The most important of
Wittgenstein's works, and almost certainly the most important
philosophical work of the twentieth century. It was published in 1953, two years after his death, but was collected from his working notes for many years before. It represents the greatest achievement of the
analytic and
linguistic approaches to
philosophy; and is a repudiation of all
atomistic doctrines, especially including his own earlier work, the
Tractatus Logico-Philosophicus.
With the Tractatus in 1921 he thought he had essentially solved the problems of philosophy, and he retired to school-teaching and the odd bit of architecture. He had put forth a pictorial theory of meaning: that the logical structure of language mirrored that of the world. It was immensely influential. But from 1929 Wittgenstein was nagged by doubts, and began to revise his views. He returned to university teaching and developed his new philosophy. He published nothing, but his views began to circulate in typescript, forming what are known as the Blue Book and the Brown Book.
He himself organized his notes, preparing them as if for publication, until 1945. This constitutes the first part of Philosophical Investigations, written out as 693 numbered remarks, following various trails, asking questions, posing hypotheticals, considering unusual situations that threw light on how we behave, speak, and think. Then his notes from 1946 to 1949, forming half as much again, are less organized. On his death in 1951 G.E.M. Anscombe and Rush Rhees prepared it all for publication. The German title is Philosophische Untersuchungen.

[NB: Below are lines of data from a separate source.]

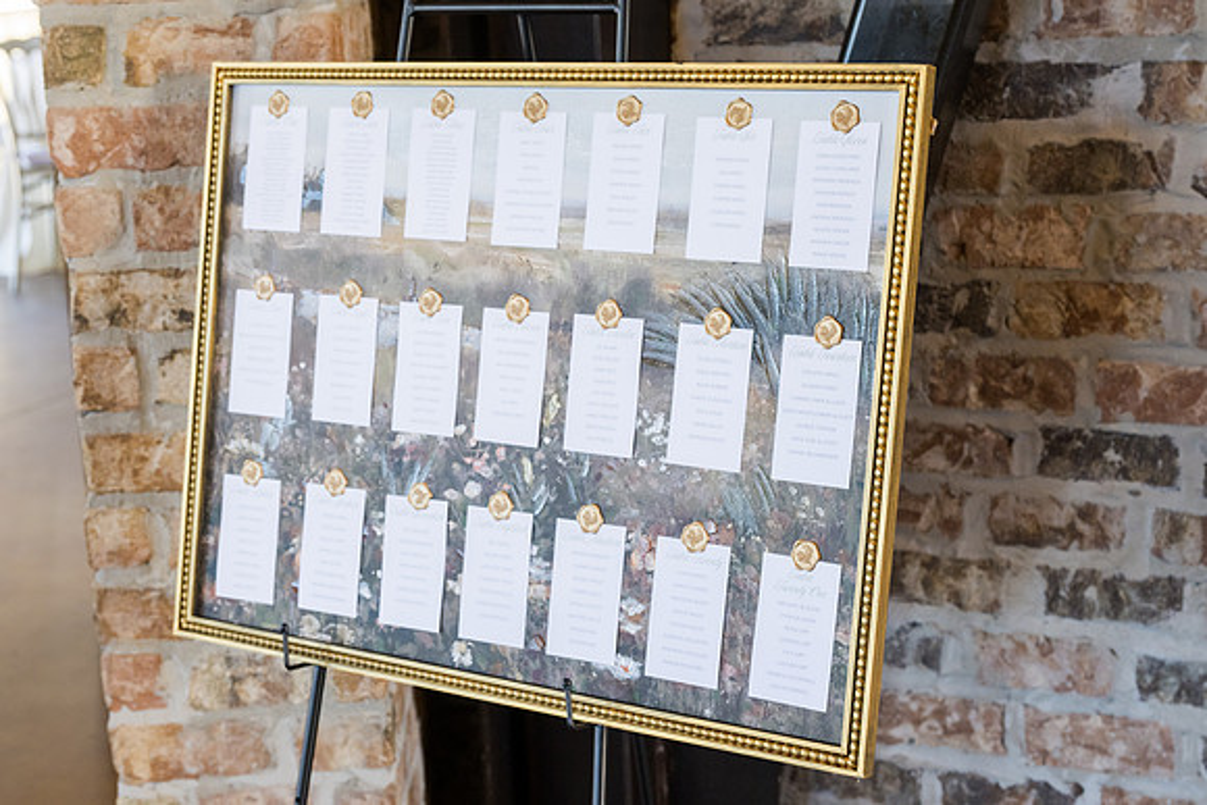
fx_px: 2007
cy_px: 384
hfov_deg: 33.5
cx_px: 602
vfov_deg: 22.7
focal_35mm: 60
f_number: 5
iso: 1250
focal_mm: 55
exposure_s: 1/80
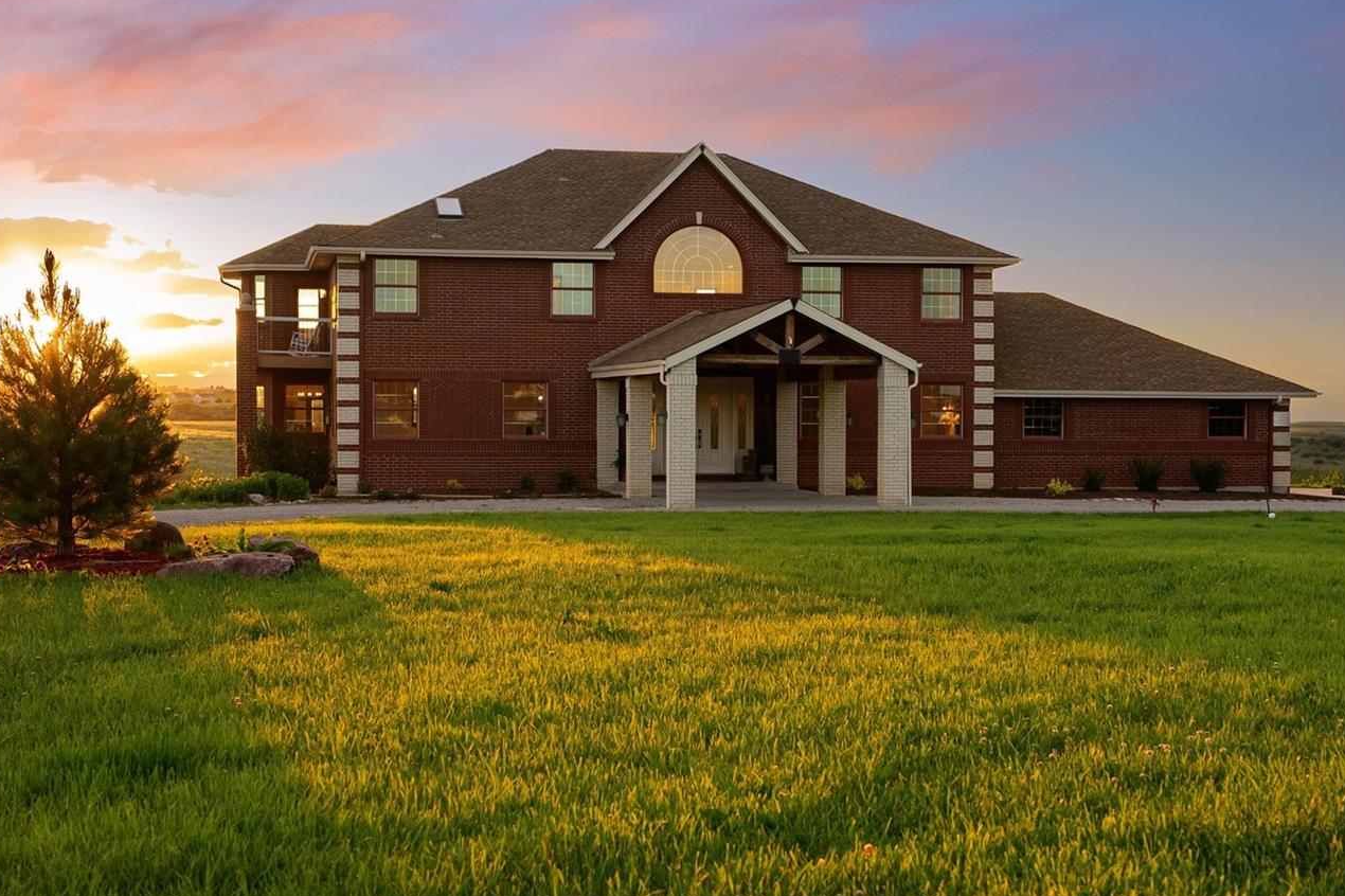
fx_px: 2353
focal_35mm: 63
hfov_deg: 31.9
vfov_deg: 21.6
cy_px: 467
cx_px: 750
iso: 200
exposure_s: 1/125
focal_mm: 50
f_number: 5.6
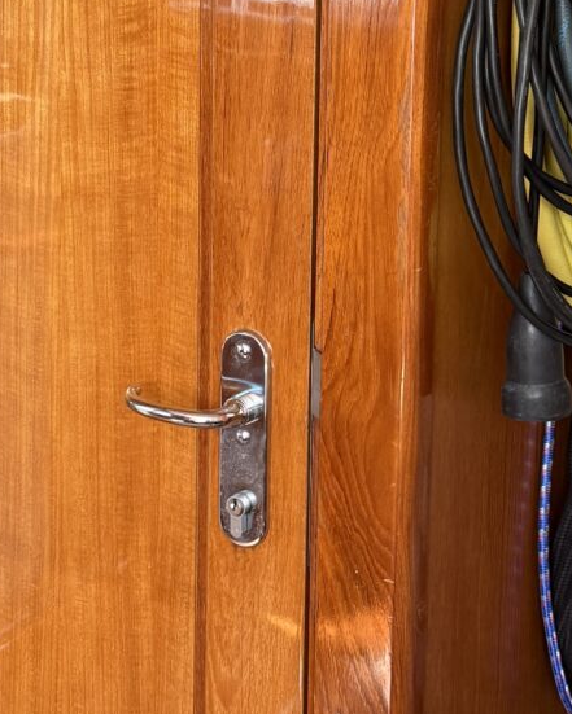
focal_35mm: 85
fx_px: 1798
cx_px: 187
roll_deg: +0.2
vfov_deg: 22.3
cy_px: 183
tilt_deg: -8.7
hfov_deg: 18.0
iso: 125
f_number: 1.78
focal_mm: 6.76
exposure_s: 1/121
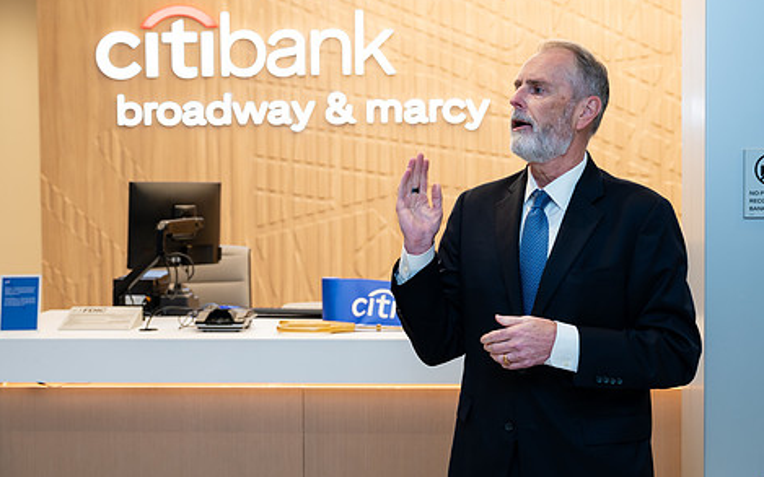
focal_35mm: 66
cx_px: 412
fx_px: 1374
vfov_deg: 19.7
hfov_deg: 31.1
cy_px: 245
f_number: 4
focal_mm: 51
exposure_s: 1/160
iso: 400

Bibliographical details out of the way, I am at a loss for how to begin to convey the philosophical import of the Investigations. It has no essence, no one topic or purpose; but there is a family resemblance among the issues he tackles. I suppose one recurring central question is, What do we do?. When we utter a sentence, when we "mean" something, when we follow a procedure, when we understand a rule, when we have doubts or feel pain or realize or guess or discover or explain, what in fact happens? How do we know we have done it (if we know it)? How would someone else know? Why do we describe it that way, and how can we recognize that someone else is thinking, behaving, feeling, doing as we do?
Unlike in the Tractatus, language is not a description. We don't observe a situation and describe it. Language is something we do: it is a form of life. And there are many different ways we use language. They have no single underlying essence, but have at most a family resemblance, the way games do: not all games are for teams, not all score points, not all are on boards or fields, yet we group things together as games. So our uses of language are varied in their connexions: Wittgenstein in fact calls them language games.
Examples: telling stories, taking orders, asking for directions, trying to work something out, trying to bring something back into mind, expecting an event to happen, teaching, wondering whether something is true, playing a game by rules; and endless others. No one of these can be forced into the same mould as any other, yet they are related in intricate ways.
Early on Wittgenstein writes, "Explanations come to an end somewhere". You don't keep referring language back to more language, more explanation. What actually happens, at some point, is that we do something. We don't analyse how we do it; we don't need a rule to tell us how to follow a rule. What happens is this: we follow the rule.
I was going to bring more details in here but there's so much I could pick out, and I think this is enough for one outline node on the book. I could be here all night cherry-picking quotes.